Corporate Governance in Japan: Memories of the “Japanese Miracle”


Roger Aradi, CFE 
ACFE Marketing Manager

It’s one thing to get a conservative culture to change; it’s quite another to get a successful conservative culture to change.

The Economist has been examining corporate governance in Japan in the aftermath of the Olympus scandal. In the article “Back to the Drawing Board,” they describe how Japan Inc. has resisted attempts to revise legal requirements for corporate boards and point out how Japanese requirements differ from the standards of other nations, including many of their Asian neighbors. And in “Olympian Depths,” they go on to say, “The refusal to embrace higher standards of corporate governance is a further sign of short-sightedness.”

I am certainly not going to argue in favor of a system of corporate governance that can be described as insular and opaque. Clearly any system of governance that does not include a truly independent audit committee is lacking a vital component, undermining any internal controls they may have in place. But to write off the resistance to change as mere “short-sightedness” is to overlook one key factor. Japanese leadership may be reluctant to change their system of governance in part because their current system has worked so well for them in the past.

Japan went from being a nation in ruins at the end of World War II to a global economic powerhouse in the span of a few decades, a feat often referred to as the “Japanese miracle.” While many have researched the factors that made this “miracle” possible (see, for example, “MITI and the Japanese Miracle”), the current system of tightly interlocked, opaque and insider boards governed the Japanese corporations that drove this economic growth. In fact, I’m old enough to remember a time when the Japanese model was held up as a positive example, their long-term focus praised as an alternative to the American system’s obsession with short-term numbers.
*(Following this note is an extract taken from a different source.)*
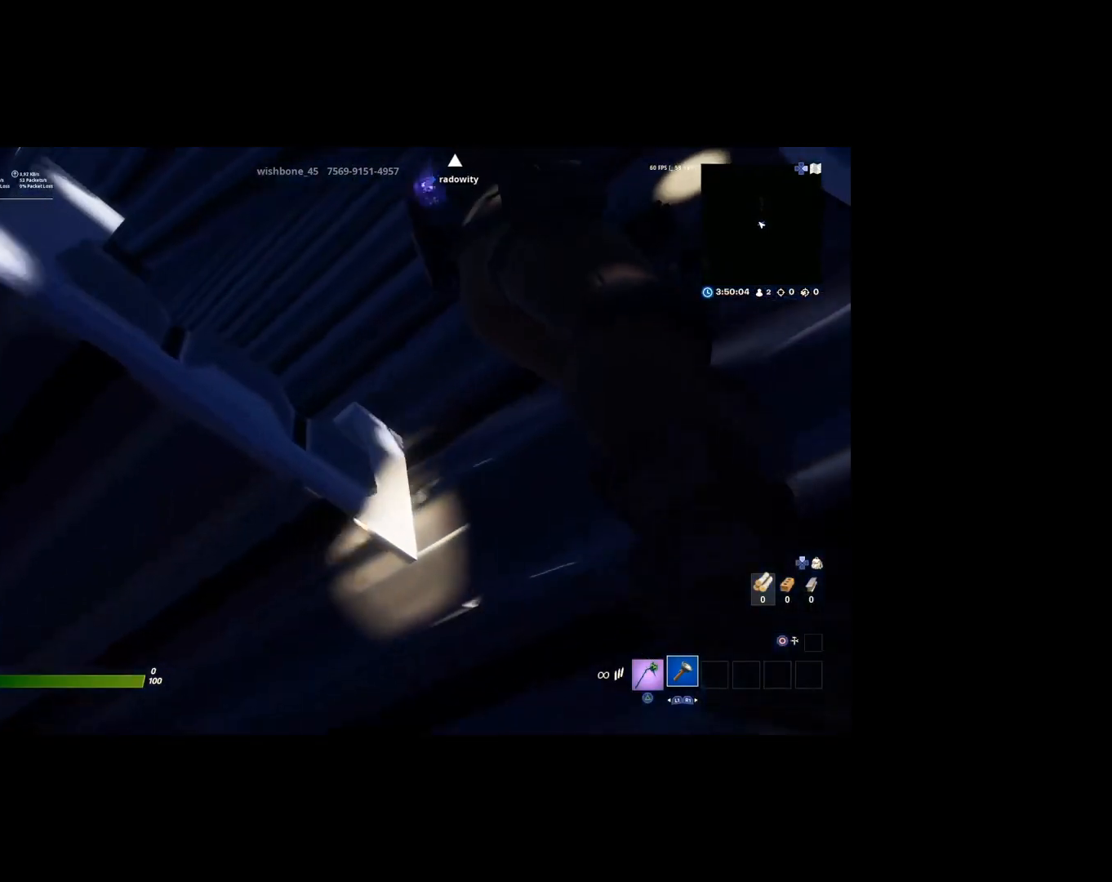
{"buttons": [], "left_stick": "right", "right_stick": "center", "events": [[333, "left_stick", "center"], [433, "left_stick", "right"]]}
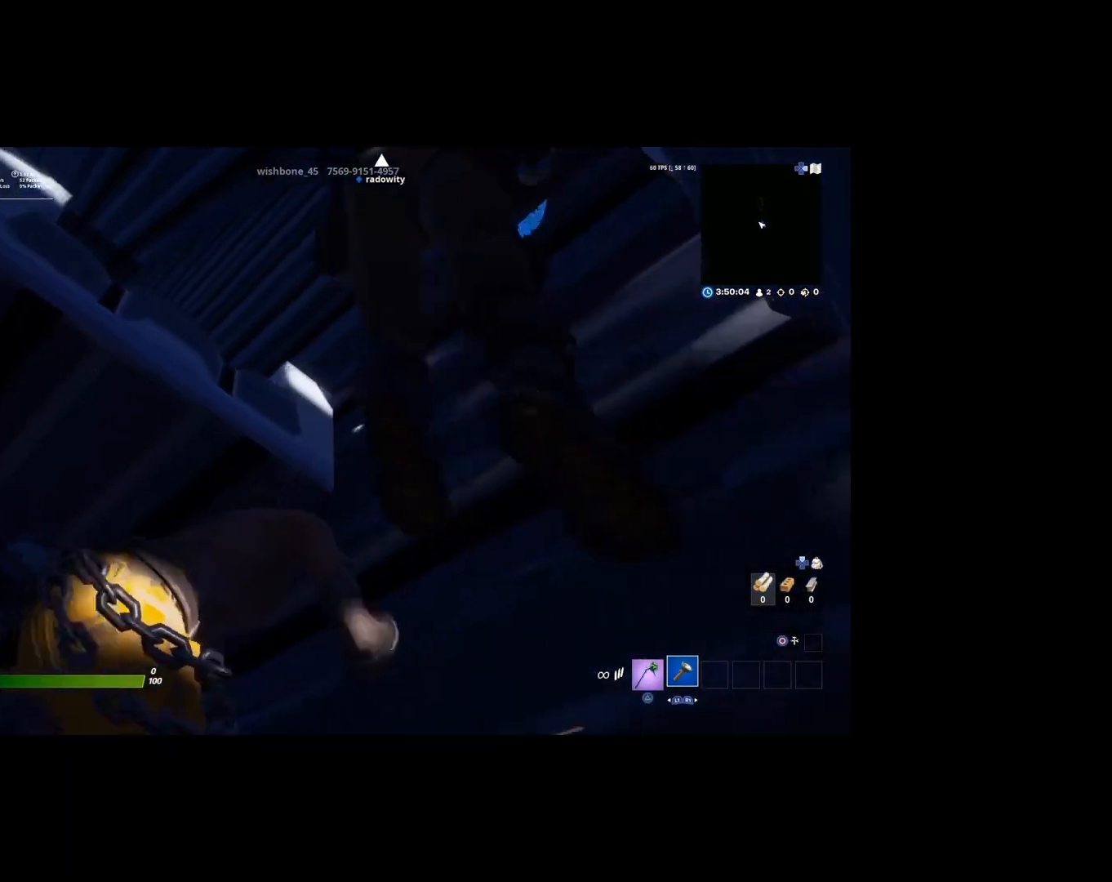
{"buttons": [], "left_stick": "center", "right_stick": "center", "events": [[100, "left_stick", "center"], [333, "left_stick", "down-right"], [500, "left_stick", "center"]]}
So perhaps Japanese business leaders, many of whom rose through the ranks during the Japanese miracle, can be forgiven for being reluctant to overhaul a system that seems to have served them well.

Improving corporate governance is a crucial part of the fight against fraud – not just in Japan, but worldwide. As anti-fraud professionals push for systems that proactively prevent and deter fraud, it is important to keep in mind that resistance may not be a sign of greed or malice – your client or organization may, like Japanese business leaders, be held back by memories of their own past successes.